Là encore l’absence d’appel du jugement de divorce par Madame Y, alors qu’il n’apparaît pas quelle ait été informée de la possibilité de solliciter une prestation compensatoire, est sans incidence sur le manquement reproché à son avocat.
Eu égard à la différence de revenus entre les époux (34.665,00 € pour Monsieur en 2013 et 14.756,00
€ pour Madame), à la durée du mariage (22 ans), à leurs âges respectifs (48 et 47 ans), Madame
Y pouvait manifestement prétendre à une prestation compensatoire sans qu’il puisse être affirmé comme le fait l’appelant que celle-ci aurait remis en cause l’équilibre de la liquidation du régime matrimonial, alors que la valeur de la maison attribuée à Monsieur A est bien supérieure à celle du fonds de commerce revenant à Madame Y, qui constitue son outil de travail.
La cour estime que les premiers juges ont fait une exacte appréciation de la probabilité qu’avait
Madame Y d’obtenir une prestation compensatoire maximale de 36.000,00 €, en retenant une perte de chance de 50 % et en fixant à la somme de 18.000,00 €, l’indemnisation de son préjudice.
Le jugement entrepris sera donc confirmé de ce chef.
Sur les frais irrépétibles et les dépens
L’équité commande de confirmer le jugement entrepris en ce qu’il a condamné Maître X à payer à Madame Y une somme de 998,40 € au titre de l’article 700 du code de procédure civile et à régler à Maître Z une somme de 1.200,00 € sur le fondement de l’article 37 de la loi sur l’aide juridictionnelle, et de le condamner en cause d’appel, à payer à Madame Y une somme de 998,40 € au titre de l’article 700 du code de procédure civile et à régler à Maître
Z une somme de 2.000,00 € sur le fondement de l’article 37 de la loi sur l’aide juridictionnelle.

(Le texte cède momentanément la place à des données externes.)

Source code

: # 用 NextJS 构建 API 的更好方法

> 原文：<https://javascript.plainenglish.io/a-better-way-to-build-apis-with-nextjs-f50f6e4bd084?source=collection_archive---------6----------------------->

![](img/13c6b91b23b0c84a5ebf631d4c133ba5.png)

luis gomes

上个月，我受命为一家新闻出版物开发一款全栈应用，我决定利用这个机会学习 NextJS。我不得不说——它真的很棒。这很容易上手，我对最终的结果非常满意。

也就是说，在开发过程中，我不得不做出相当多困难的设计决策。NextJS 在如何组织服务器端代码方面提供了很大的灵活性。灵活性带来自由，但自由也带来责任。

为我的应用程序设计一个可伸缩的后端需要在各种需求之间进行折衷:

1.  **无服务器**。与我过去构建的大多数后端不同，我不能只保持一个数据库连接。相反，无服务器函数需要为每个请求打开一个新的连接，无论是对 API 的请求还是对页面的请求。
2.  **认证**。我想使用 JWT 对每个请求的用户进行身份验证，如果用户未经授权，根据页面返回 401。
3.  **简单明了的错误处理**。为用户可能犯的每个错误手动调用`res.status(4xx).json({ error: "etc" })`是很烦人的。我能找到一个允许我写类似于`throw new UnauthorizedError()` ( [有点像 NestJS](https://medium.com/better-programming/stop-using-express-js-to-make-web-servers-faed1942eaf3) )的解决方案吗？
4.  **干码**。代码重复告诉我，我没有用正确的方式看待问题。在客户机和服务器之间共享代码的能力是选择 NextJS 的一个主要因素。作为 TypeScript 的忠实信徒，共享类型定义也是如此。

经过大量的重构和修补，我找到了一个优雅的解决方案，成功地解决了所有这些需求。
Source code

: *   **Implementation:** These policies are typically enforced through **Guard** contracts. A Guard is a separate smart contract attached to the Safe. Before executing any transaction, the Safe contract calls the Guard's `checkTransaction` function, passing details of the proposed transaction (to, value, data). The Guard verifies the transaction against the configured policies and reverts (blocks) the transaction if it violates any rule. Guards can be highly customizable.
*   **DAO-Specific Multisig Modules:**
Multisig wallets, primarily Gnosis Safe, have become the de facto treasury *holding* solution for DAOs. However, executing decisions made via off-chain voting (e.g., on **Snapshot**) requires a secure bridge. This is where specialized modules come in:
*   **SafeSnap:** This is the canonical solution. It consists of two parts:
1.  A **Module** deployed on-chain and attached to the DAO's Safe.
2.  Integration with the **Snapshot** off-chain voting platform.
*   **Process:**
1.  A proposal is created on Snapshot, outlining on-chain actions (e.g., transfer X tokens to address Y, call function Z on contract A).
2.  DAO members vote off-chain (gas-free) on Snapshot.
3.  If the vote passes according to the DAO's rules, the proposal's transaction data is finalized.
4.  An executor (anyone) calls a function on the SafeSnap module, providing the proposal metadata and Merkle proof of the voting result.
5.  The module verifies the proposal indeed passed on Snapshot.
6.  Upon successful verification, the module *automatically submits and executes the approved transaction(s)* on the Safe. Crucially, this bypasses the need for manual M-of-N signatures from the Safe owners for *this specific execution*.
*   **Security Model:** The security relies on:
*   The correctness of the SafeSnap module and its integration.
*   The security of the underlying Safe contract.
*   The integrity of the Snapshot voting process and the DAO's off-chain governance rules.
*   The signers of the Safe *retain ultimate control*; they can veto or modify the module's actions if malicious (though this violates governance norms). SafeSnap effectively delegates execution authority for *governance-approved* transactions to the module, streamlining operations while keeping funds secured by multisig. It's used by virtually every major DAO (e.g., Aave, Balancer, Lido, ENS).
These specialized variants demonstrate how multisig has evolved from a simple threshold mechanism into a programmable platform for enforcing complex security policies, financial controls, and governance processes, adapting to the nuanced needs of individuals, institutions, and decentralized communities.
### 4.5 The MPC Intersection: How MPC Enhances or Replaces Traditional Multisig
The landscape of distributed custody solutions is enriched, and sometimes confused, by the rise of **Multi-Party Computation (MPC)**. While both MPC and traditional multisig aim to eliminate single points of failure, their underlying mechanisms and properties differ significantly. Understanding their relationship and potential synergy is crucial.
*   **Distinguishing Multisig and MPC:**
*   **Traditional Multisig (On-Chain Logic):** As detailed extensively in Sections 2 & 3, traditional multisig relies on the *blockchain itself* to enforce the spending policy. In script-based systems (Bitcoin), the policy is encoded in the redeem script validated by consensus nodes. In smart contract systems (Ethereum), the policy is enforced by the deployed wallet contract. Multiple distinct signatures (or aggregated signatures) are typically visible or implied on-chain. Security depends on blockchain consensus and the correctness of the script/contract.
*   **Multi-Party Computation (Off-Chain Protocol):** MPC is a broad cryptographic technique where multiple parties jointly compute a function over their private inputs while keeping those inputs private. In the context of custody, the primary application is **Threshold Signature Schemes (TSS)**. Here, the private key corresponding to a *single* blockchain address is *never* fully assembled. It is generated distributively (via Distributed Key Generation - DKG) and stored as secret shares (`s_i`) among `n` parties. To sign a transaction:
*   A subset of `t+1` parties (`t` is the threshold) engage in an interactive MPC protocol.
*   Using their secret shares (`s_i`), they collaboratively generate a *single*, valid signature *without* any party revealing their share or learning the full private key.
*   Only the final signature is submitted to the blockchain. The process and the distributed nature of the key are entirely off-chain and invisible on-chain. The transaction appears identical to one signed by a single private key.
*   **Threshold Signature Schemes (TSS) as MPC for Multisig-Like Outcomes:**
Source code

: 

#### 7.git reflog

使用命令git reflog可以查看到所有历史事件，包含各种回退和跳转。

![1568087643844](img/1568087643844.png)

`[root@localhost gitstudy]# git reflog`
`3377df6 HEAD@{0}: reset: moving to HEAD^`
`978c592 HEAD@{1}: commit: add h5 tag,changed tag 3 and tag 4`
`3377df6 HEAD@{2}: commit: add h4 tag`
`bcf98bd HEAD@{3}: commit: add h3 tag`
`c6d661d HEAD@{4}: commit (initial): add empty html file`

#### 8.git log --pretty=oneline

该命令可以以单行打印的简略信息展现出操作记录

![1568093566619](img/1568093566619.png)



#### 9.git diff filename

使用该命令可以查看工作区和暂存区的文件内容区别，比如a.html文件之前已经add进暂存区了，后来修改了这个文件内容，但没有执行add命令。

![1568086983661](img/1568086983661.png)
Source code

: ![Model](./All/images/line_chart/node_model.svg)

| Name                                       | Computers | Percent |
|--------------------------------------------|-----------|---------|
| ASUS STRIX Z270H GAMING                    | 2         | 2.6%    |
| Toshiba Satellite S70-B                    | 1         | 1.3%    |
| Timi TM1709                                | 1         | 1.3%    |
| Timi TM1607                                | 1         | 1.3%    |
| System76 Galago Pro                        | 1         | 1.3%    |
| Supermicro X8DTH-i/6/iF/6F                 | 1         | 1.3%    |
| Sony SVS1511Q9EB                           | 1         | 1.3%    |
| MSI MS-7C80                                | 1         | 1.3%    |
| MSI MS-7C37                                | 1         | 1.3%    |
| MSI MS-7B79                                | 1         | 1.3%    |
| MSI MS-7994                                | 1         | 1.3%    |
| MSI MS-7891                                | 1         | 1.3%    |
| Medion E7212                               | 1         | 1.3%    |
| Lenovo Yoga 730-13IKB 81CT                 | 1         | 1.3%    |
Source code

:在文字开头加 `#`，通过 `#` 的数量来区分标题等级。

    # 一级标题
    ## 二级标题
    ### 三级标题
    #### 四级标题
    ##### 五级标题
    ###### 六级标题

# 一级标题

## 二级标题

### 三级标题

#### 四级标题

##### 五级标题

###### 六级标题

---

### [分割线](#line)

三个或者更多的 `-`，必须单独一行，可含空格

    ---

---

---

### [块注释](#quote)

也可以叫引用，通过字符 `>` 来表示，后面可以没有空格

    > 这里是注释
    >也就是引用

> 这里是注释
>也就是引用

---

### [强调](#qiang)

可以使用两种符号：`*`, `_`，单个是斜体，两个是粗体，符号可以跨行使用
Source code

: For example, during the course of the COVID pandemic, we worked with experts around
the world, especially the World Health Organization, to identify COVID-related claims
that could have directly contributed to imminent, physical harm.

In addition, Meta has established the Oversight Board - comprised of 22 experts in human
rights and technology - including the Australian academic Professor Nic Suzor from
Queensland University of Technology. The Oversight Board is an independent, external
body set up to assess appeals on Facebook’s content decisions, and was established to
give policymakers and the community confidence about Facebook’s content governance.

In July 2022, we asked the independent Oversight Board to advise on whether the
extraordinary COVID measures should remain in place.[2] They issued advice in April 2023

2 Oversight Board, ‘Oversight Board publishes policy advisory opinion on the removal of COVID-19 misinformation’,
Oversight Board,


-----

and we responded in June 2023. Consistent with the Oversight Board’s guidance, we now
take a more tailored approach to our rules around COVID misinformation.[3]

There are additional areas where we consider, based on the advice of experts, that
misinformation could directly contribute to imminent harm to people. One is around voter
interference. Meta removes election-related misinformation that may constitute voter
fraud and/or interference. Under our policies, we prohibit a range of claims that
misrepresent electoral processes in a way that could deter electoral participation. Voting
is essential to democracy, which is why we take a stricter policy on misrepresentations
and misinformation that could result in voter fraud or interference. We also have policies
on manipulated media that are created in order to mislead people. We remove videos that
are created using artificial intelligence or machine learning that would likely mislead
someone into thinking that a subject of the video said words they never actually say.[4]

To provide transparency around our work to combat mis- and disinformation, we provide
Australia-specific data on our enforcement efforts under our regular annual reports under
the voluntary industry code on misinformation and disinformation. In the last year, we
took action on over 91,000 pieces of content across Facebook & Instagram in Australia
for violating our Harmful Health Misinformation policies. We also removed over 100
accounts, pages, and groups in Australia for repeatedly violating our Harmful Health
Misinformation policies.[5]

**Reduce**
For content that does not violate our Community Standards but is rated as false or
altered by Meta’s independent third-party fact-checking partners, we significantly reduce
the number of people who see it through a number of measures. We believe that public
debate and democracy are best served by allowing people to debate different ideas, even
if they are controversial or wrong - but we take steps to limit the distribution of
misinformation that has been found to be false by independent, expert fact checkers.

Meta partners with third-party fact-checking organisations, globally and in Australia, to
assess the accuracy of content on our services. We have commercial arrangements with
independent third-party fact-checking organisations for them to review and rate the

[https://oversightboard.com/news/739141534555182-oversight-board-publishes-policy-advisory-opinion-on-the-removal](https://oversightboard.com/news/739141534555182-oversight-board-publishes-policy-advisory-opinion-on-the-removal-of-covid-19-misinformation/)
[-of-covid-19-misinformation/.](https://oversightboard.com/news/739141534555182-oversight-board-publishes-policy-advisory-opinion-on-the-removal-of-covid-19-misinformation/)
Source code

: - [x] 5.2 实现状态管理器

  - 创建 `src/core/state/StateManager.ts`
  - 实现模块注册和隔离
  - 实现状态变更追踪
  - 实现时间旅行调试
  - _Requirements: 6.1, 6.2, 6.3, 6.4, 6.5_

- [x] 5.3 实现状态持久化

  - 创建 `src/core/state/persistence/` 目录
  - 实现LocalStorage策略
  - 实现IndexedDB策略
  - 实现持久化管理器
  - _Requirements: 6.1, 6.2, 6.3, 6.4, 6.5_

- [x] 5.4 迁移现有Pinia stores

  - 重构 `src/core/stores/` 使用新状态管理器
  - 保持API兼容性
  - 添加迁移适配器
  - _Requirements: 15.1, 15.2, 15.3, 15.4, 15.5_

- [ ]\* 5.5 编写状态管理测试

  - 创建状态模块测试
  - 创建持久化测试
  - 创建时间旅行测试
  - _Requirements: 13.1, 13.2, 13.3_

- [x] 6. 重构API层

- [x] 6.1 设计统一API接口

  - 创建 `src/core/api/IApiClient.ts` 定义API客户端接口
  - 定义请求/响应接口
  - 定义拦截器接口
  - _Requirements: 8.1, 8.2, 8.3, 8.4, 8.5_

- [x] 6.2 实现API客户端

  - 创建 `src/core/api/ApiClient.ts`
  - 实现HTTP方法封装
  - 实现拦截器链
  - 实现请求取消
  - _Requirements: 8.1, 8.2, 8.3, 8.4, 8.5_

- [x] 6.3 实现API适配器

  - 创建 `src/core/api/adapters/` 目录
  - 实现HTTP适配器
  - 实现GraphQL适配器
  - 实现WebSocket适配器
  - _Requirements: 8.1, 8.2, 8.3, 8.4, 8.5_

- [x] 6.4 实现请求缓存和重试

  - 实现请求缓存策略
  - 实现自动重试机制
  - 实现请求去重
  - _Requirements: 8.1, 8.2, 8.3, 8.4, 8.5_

Maître X sera débouté de sa demande d’indemnité au titre des frais irrépétibles.
Succombant, il sera condamné aux dépens d’appel qui seront recouvrés comme en matière d’aide juridictionnelle partielle, le jugement étant confirmé s’agissant de la charge des dépens de première instance.
PAR CES MOTIFS
La cour, statuant publiquement, par arrêt contradictoire rendu en dernier ressort, mis à disposition au greffe,
CONFIRME en toutes ses dispositions, le jugement du tribunal de grande instance d’Argentan du 29 août 2019,
Y ajoutant,
CONDAMNE Maître B X à payer à Madame Y une somme de 998,40 € au titre de l’article 700 du code de procédure civile et à régler à Maître Z une somme de
2.000,00 € sur le fondement de l’article 37 de la loi sur l’aide juridictionnelle,
DÉBOUTE Maître B X de sa demande d’indemnité au titre de l’article 700 du code de procédure civile,
CONDAMNE Maître B X aux dépens d’appel qui seront recouvrés comme en matière d’aide juridictionnelle partielle.